• **Reading passage**
== Segment start ==
Commit a77a1559 authored by Mac Newbold's avatar Mac Newbold

Fix the 1-event-per-second limitations. Poll until I don't get more

events. This may delay handling of other stuff that happens in my main
loop, but not by too much. To prevent skew, everything (including reload
frequency) is done strictly by seconds elapsed, not by iterations or
anything.

I found that even polling for multiple events without sleeping, I could
only handle a little over 1 per second when I was calling inuse/statetime
for additional info on every event. Even though this only happens in the
worst case (every event is wrong), it won't do. So I took that out. I'll
probably end up adding a faster lookup of the info I need (mostly
reservation, and what osid it thinks it is running). That change took it
up to at least 4 per second (as fast as I could send them manually), more
than 4x our previous performance. So we should be able to keep up now.
== Segment end ==
• **Prompt 1**
Transcribe the commit message word for word, starting at "events. This may" and ending at "keep up now.".
• **Prompt 2**
Please go on with the commit message about event polling, picking up after its final sentence.
The items that come after the commit message can be left alone.

Dataset entries
== Segment start ==
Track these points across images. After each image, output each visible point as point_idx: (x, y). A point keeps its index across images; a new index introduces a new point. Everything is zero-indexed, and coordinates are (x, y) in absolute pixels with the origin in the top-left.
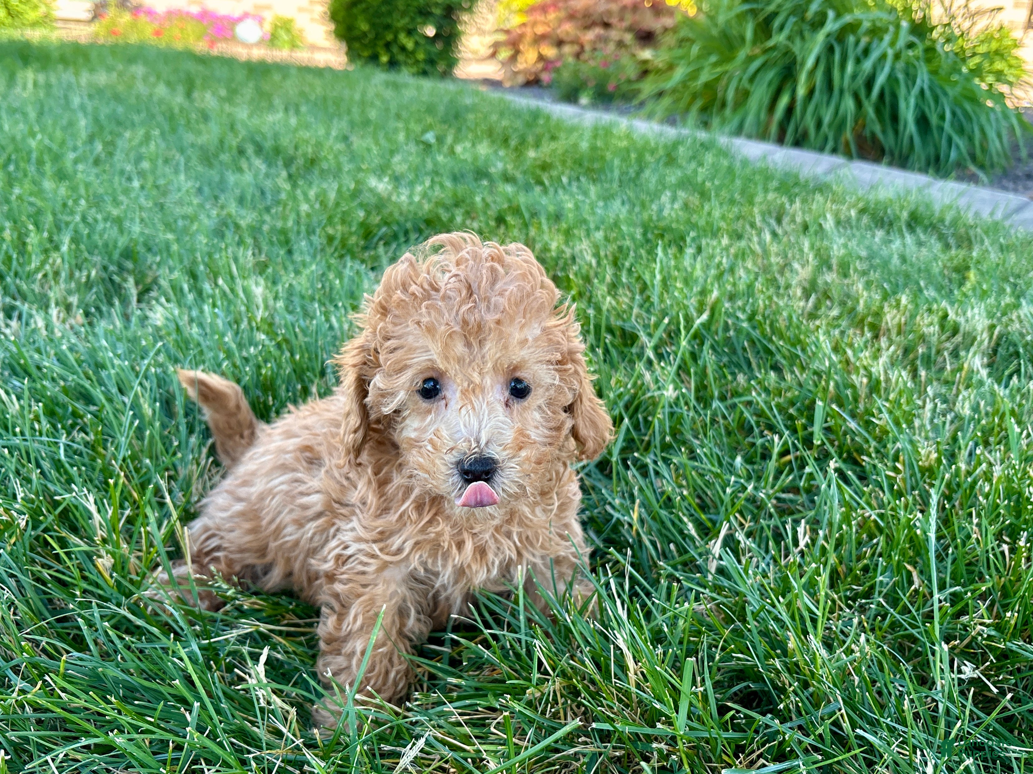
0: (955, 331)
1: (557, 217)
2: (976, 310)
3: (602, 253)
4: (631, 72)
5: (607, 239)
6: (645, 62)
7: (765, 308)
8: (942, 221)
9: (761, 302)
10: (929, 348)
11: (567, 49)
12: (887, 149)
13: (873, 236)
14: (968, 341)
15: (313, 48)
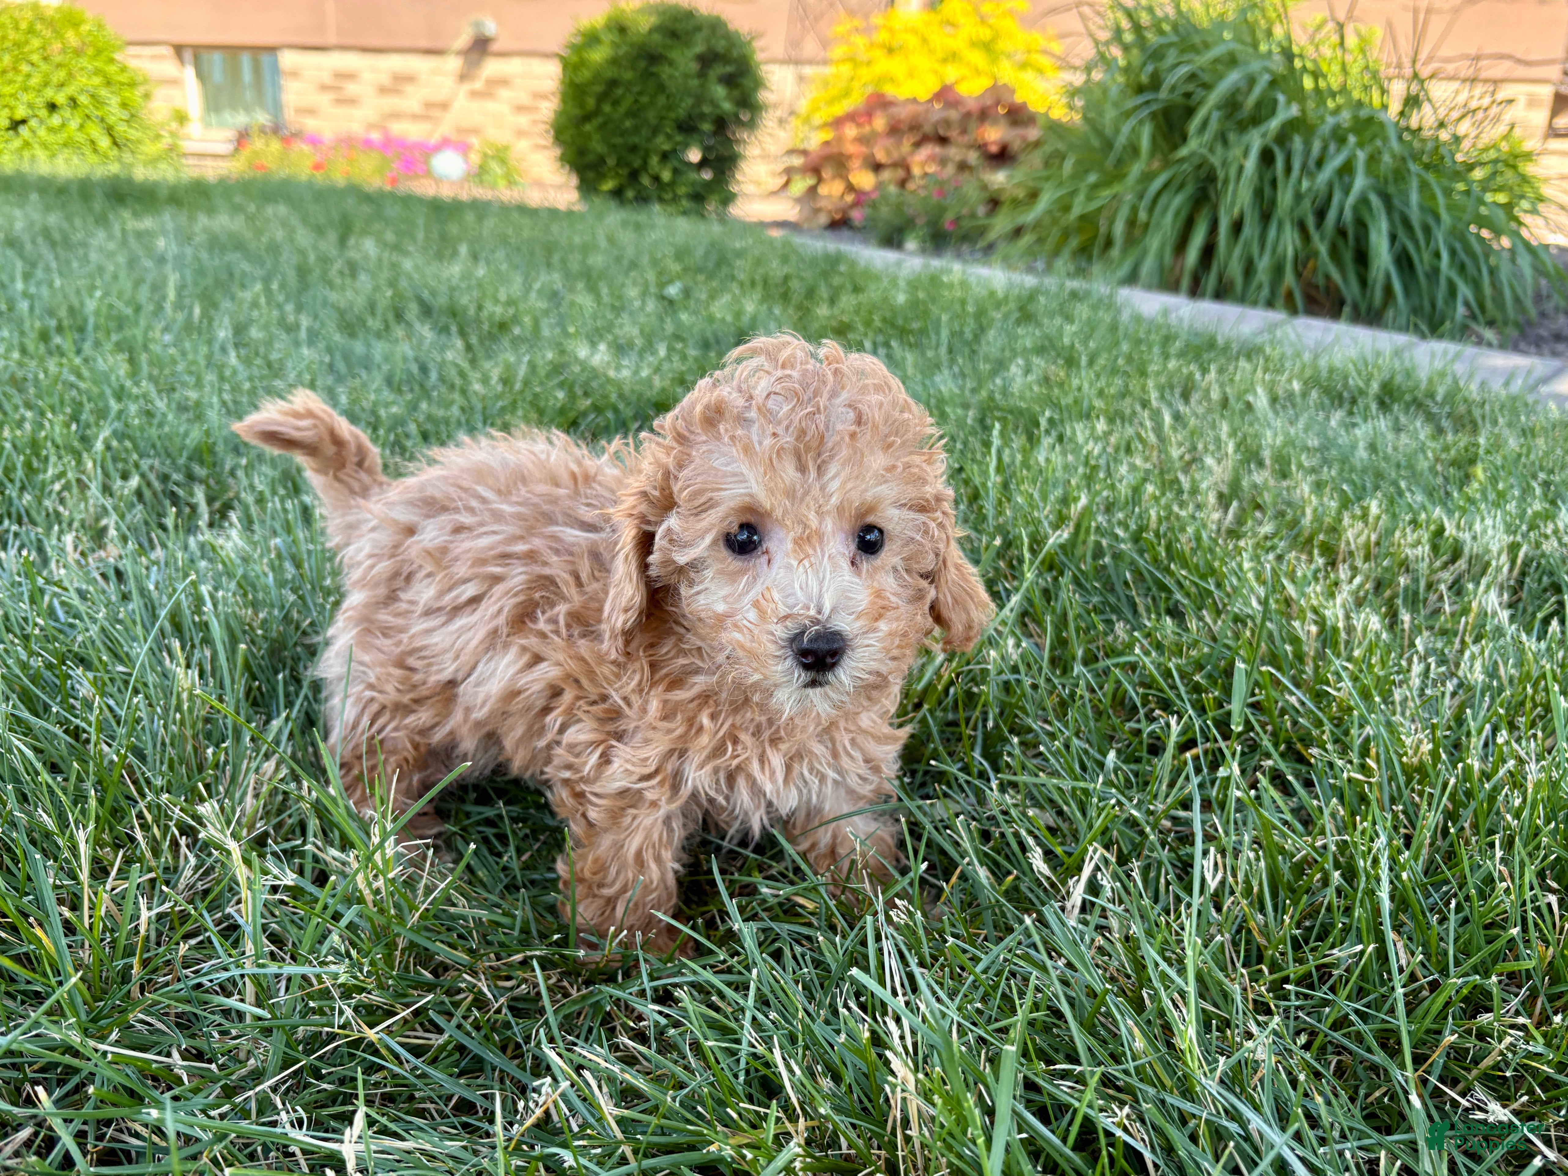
0: (1456, 553)
2: (1488, 522)
4: (978, 204)
6: (996, 189)
7: (1160, 522)
8: (1431, 395)
9: (1153, 514)
10: (1416, 580)
11: (886, 175)
12: (1348, 299)
13: (1328, 418)
14: (1477, 569)
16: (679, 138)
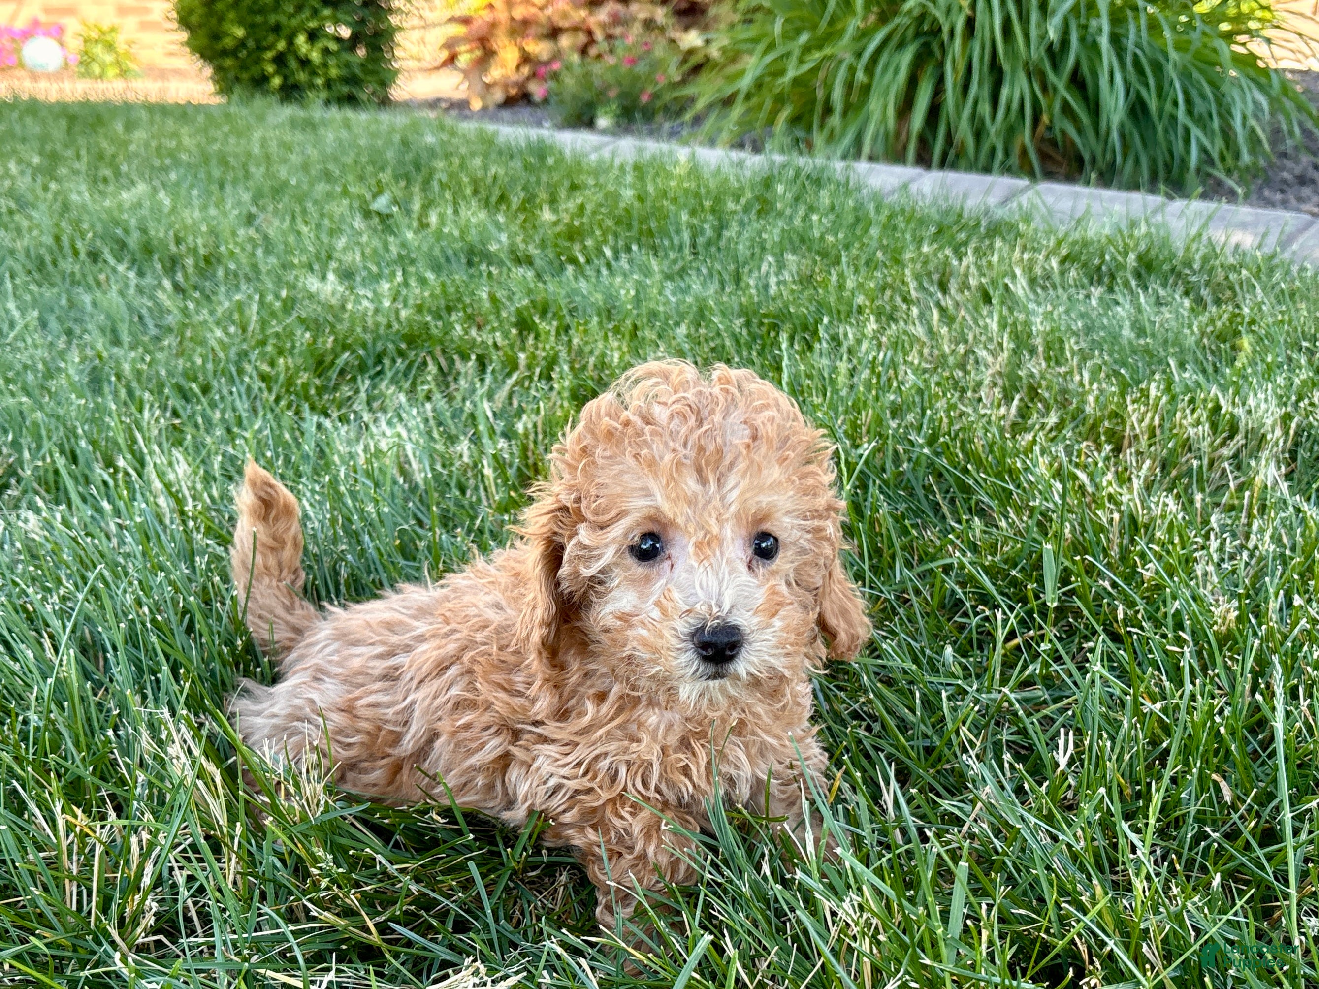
7: (951, 423)
8: (1188, 264)
9: (942, 415)
11: (565, 41)
13: (1088, 297)
15: (158, 73)
16: (327, 13)
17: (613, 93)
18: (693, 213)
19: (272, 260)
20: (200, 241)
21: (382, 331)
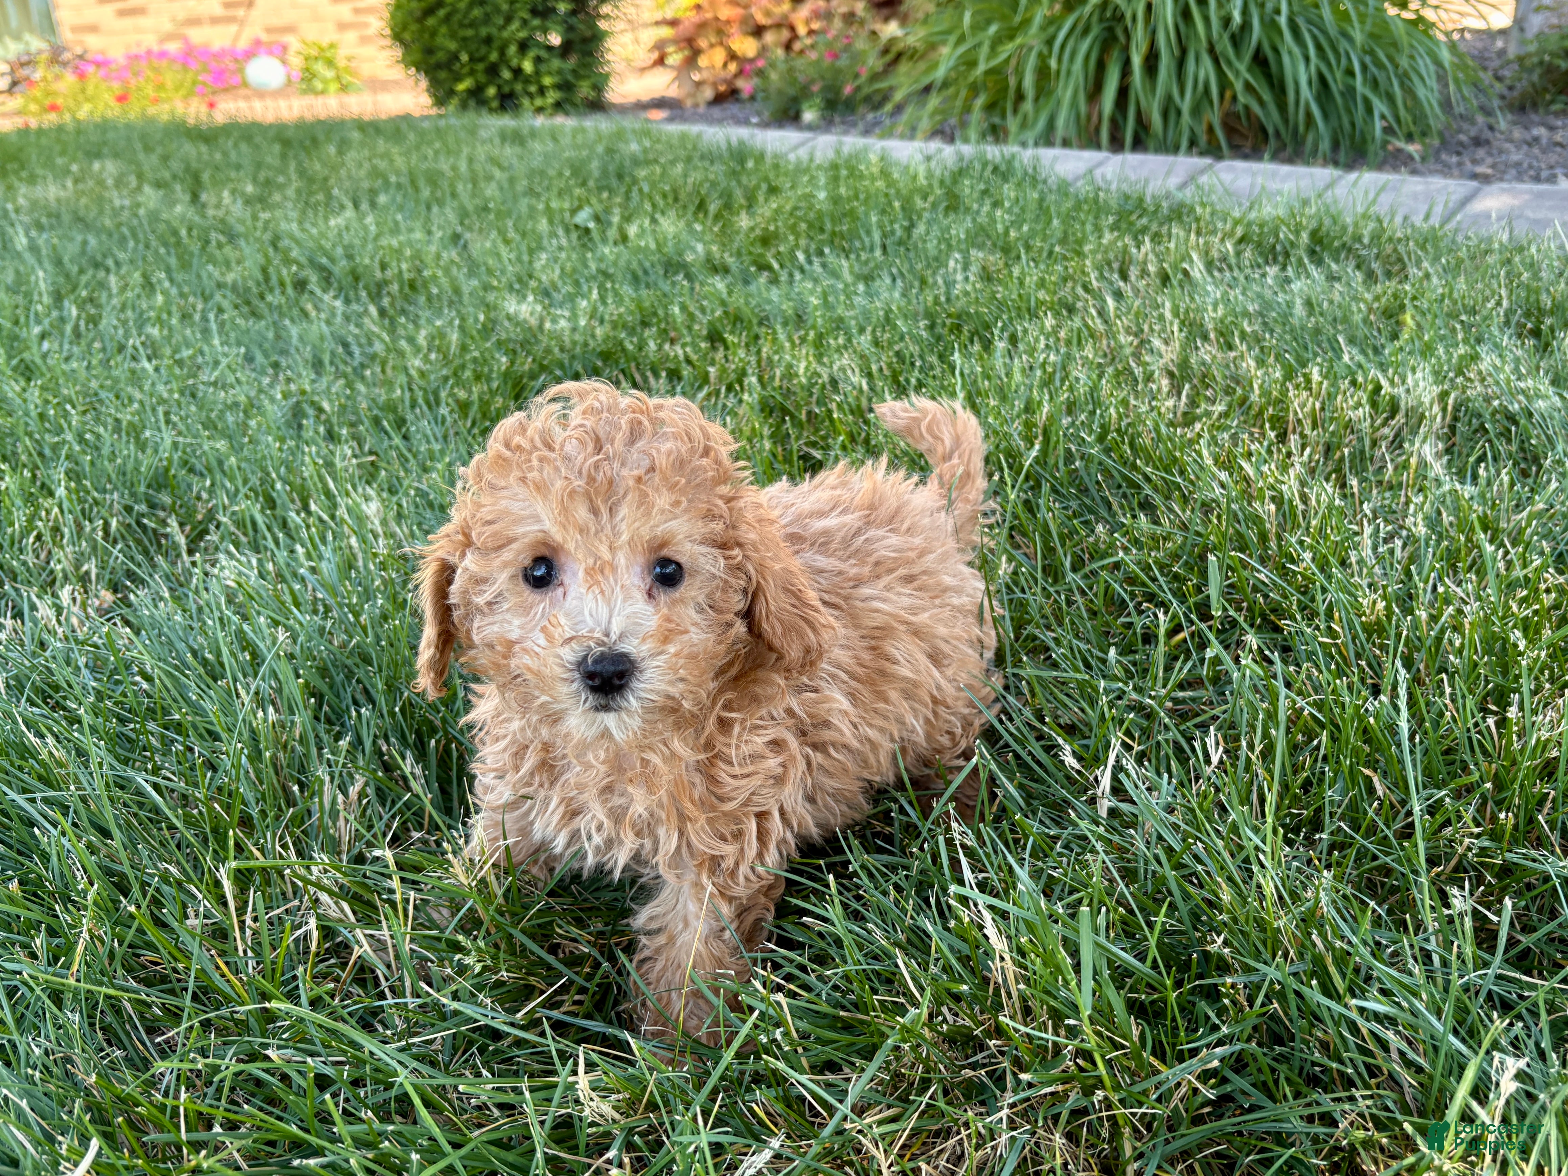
0: (1394, 409)
1: (799, 319)
2: (1419, 375)
3: (874, 368)
4: (873, 62)
5: (876, 343)
6: (893, 40)
7: (1120, 418)
8: (1358, 239)
9: (1112, 410)
10: (1361, 440)
11: (769, 38)
12: (1271, 130)
13: (1264, 275)
14: (1414, 421)
15: (377, 85)
16: (536, 22)
17: (816, 88)
18: (883, 212)
19: (475, 283)
20: (404, 266)
21: (578, 350)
== Segment end ==
• **Exercise result 1**
events. This may delay handling of other stuff that happens in my main
loop, but not by too much. To prevent skew, everything (including reload
frequency) is done strictly by seconds elapsed, not by iterations or
anything.

I found that even polling for multiple events without sleeping, I could
only handle a little over 1 per second when I was calling inuse/statetime
for additional info on every event. Even though this only happens in the
worst case (every event is wrong), it won't do. So I took that out. I'll
probably end up adding a faster lookup of the info I need (mostly
reservation, and what osid it thinks it is running). That change took it
up to at least 4 per second (as fast as I could send them manually), more
than 4x our previous performance. So we should be able to keep up now.

• **Exercise result 2**
Also, add the support for "announcements" to testbed ops when I die and
such. (Been in a few days, but this is the first commit of it)
parent 9c99e105
......@@ -22,6 +22,7 @@ use lib '@prefix@/lib';
my $TB = "@prefix@";
my $BOSSNODE = "@BOSSNODE@";
my $TBOPS = '@TBSTATEDEMAIL@';
my $REALTBOPS = "@TBOPSEMAIL@";
my $TBDBNAME = "@TBDBNAME@";
my $osselect = "$TB/bin/os_select";
......@@ -44,7 +45,8 @@ use Sys::Syslog;
# Number of iterations (roughly, seconds) after which we'll reload
# information from the database. This is so we don't end up with information
# that's _too_ out of sync.
my $reload_time = 3600;
my $reload_time = 600;
my $last_reload = 0;
# Process command-line arguments
......@@ -165,12 +167,26 @@ my $mailgap = 15; # in seconds
my $lastmail = time - $mailgap + 2; # Send a digest of startup msgs after 2s.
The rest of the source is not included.